▶ Aim of the task
Only the lines from the one containing "right elbow: (499, 282, -36)" through the last line of the entries are wanted. Transcribe them exactly.

▶ Data records
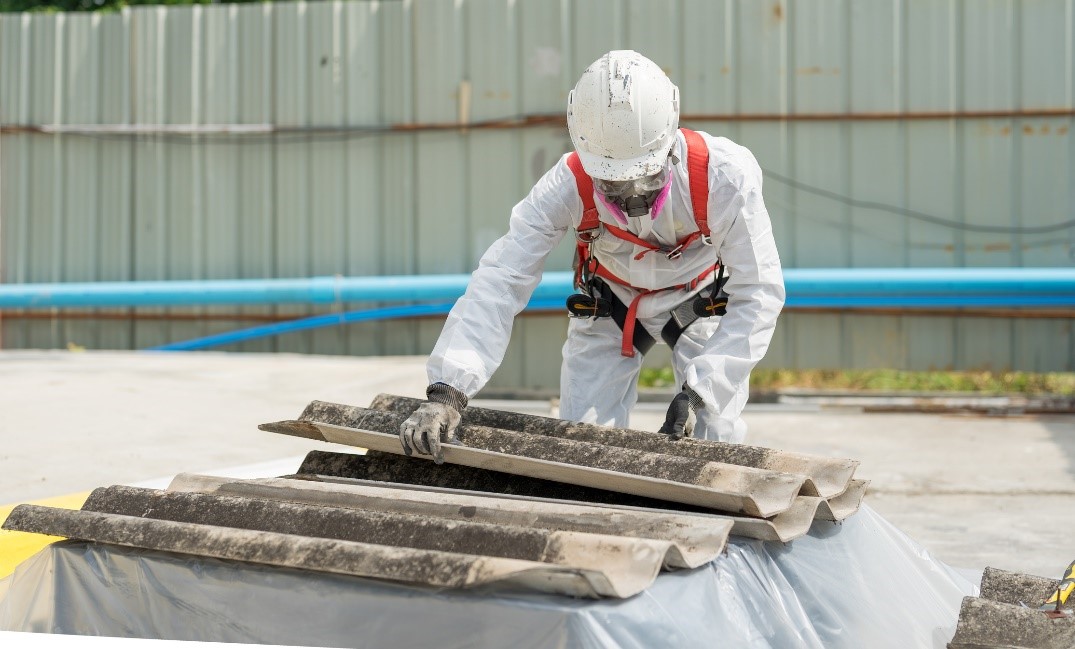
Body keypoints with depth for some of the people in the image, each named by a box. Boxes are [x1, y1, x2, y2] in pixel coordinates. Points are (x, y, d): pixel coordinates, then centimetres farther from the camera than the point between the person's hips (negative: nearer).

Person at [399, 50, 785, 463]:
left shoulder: (723, 176, -36)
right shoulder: (568, 187, -32)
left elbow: (757, 293, -30)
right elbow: (499, 282, -36)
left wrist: (699, 391, -39)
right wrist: (446, 390, -48)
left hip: (702, 303, -1)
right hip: (608, 307, 1)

▶ Solved problem
right elbow: (499, 282, -36)
left wrist: (699, 391, -39)
right wrist: (446, 390, -48)
left hip: (702, 303, -1)
right hip: (608, 307, 1)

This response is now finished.